Perhaps the desire to have things of our own is rooted in the need to easily define ourselves: I listen to X type of music, I frequent Y Restaurant, I wear Z style of clothes . but who am I? What a beautiful and forgiving world it would be if we were defined by our imperfections, mine apparently being run-on sentences, comma splices and a nagging coffee addiction.

I fear first impressions. I have a Northface jacket, but that’s because I’m from the south and have never had need for a warm coat before. I was shamefully a fan of MTV’s Laguna Beach, but I swear I can use three-syllable words correctly. I shop at American Eagle, but because they make the best affordable jeans (in my humble-ish opinion). And, as previously detailed, Starbucks is my second home because sometimes a girl just wants to splurge on a perfectly-brewed mocha. Can we really be defined by what we wear? Is it truly that important where we are seen? Can’t we all be brothers? But I digress.

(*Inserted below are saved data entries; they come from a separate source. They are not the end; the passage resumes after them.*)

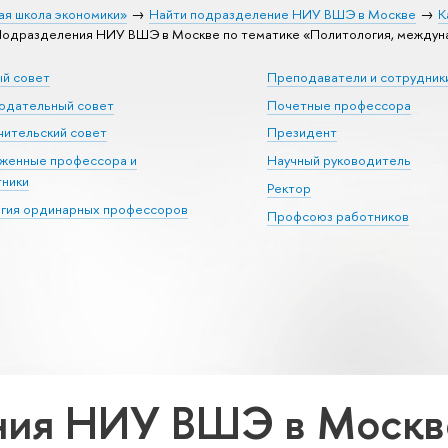
ая школа экономики»
Найти подразделение НИУ ВШЭ в Москве
К
одразделения НИУ ВШЭ в Москве по тематике «Политология, междун
ый совет
Преподаватели и сотрудник
юдательный совет
Почетные профессора
ительский совет
Президент
уженные профессора и
Научный руководитель
тники
Ректор
егия ординарных профессоров
Профсоюз работников
ия НИУ ВШЭ в Москве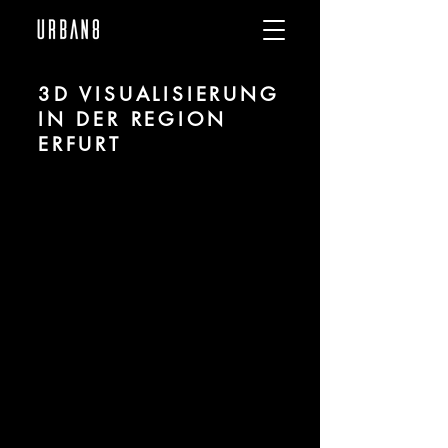
3D VISUALISIERUNG
IN DER REGION
ERFURT
Wir sind URBAN 8 - 3D-Studio im
Bereich fotorealistischer Visualisierung
für Architektur und Immobilien in der
Region Erfurt.
Für mehr Informationen kontaktieren Sie
uns telefonisch oder per Mail. Gerne
erstellen wir Ihnen ein Angebot für Ihr
Projekt.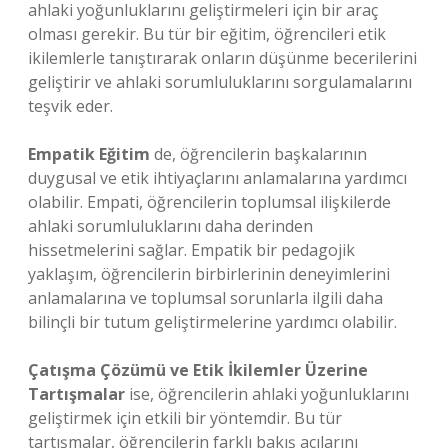
ahlaki yoğunluklarını geliştirmeleri için bir araç
olması gerekir. Bu tür bir eğitim, öğrencileri etik
ikilemlerle tanıştırarak onların düşünme becerilerini
geliştirir ve ahlaki sorumluluklarını sorgulamalarını
teşvik eder.
Empatik Eğitim
de, öğrencilerin başkalarının
duygusal ve etik ihtiyaçlarını anlamalarına yardımcı
olabilir. Empati, öğrencilerin toplumsal ilişkilerde
ahlaki sorumluluklarını daha derinden
hissetmelerini sağlar. Empatik bir pedagojik
yaklaşım, öğrencilerin birbirlerinin deneyimlerini
anlamalarına ve toplumsal sorunlarla ilgili daha
bilinçli bir tutum geliştirmelerine yardımcı olabilir.
Çatışma Çözümü ve Etik İkilemler Üzerine
Tartışmalar
ise, öğrencilerin ahlaki yoğunluklarını
geliştirmek için etkili bir yöntemdir. Bu tür
tartışmalar, öğrencilerin farklı bakış açılarını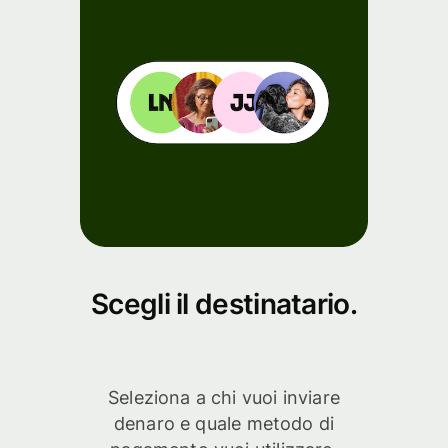
Scegli il destinatario.
Seleziona a chi vuoi inviare
denaro e quale metodo di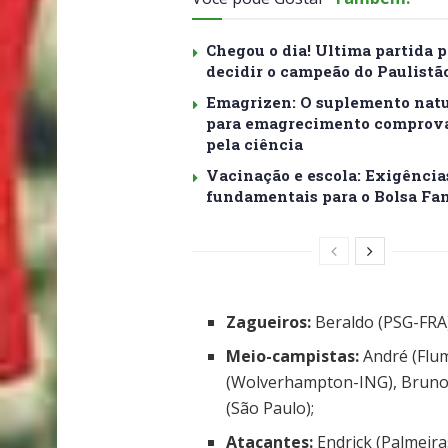
Chegou o dia! Ultima partida p
decidir o campeão do Paulistão
Emagrizen: O suplemento natu
para emagrecimento comprov
pela ciência
Vacinação e escola: Exigência
fundamentais para o Bolsa Fa
Zagueiros:
Beraldo (PSG-FRA)
Meio-campistas:
André (Flu
(Wolverhampton-ING), Bruno 
(São Paulo);
Atacantes:
Endrick (Palmeir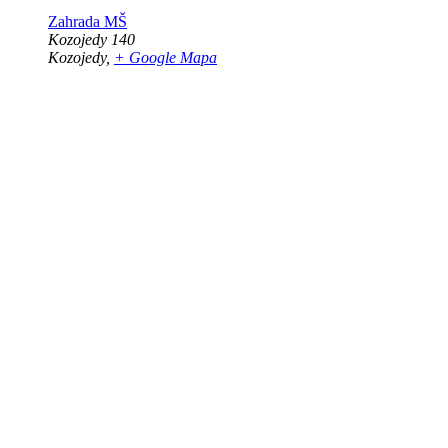
Zahrada MŠ
Kozojedy 140
Kozojedy
,
+ Google Mapa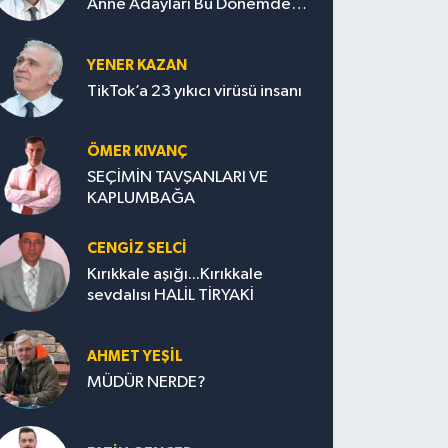
Anne Adayları Bu Dönemde
Nelere Dikkat Etmeli?
YENER KAZAN
TikTok’a 23 yıkıcı virüsü insanı
ÖMER KIVANÇ
SEÇİMİN TAVŞANLARI VE
KAPLUMBAĞA
CENGİZ SELCİ
Kırıkkale aşığı...Kırıkkale
sevdalısı HALİL TİRYAKİ
AHMET YEŞİL
MÜDÜR NERDE?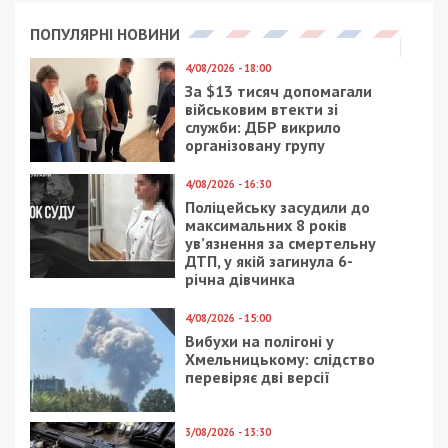
В центре Днепра появится новый
каскадный дом с террасами
Facebook
Telegram
Twitter
WhatsApp
Viber
Email
Поділити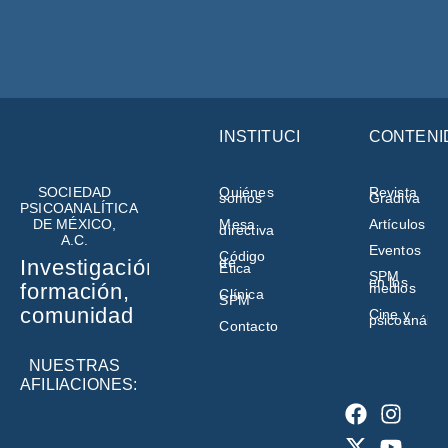
INSTITUCIÓN
CONTENI
SOCIEDAD
Quiénes
Revista
somos
Gradiva
PSICOANALÍTICA
DE MÉXICO,
Mesa
Artículos
directiva
A.C.
Eventos
Código
de
Investigación,
Ética
SPM
en los
formación,
medios
Clínica
SPM
comunidad
Cine y
psicoanálisi
Contacto
NUESTRAS
AFILIACIONES:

I will never have fabulous hair. I won’t be able to afford a laptop for several more years. And maybe I’ve fallen hopelessly victim to a national franchise-but hey, who hasn’t? We can just rationalize that as Starbucks devotees we are all part of a bigger thing and somehow universally linked and all that jazz. Barista Miguel may not know my drink of choice, but I know that a particular Starbucks in Nashville will somehow always be mine. At least, that is, until they replace the table by the window that now proclaims “KL is smokin'” in black Sharpie.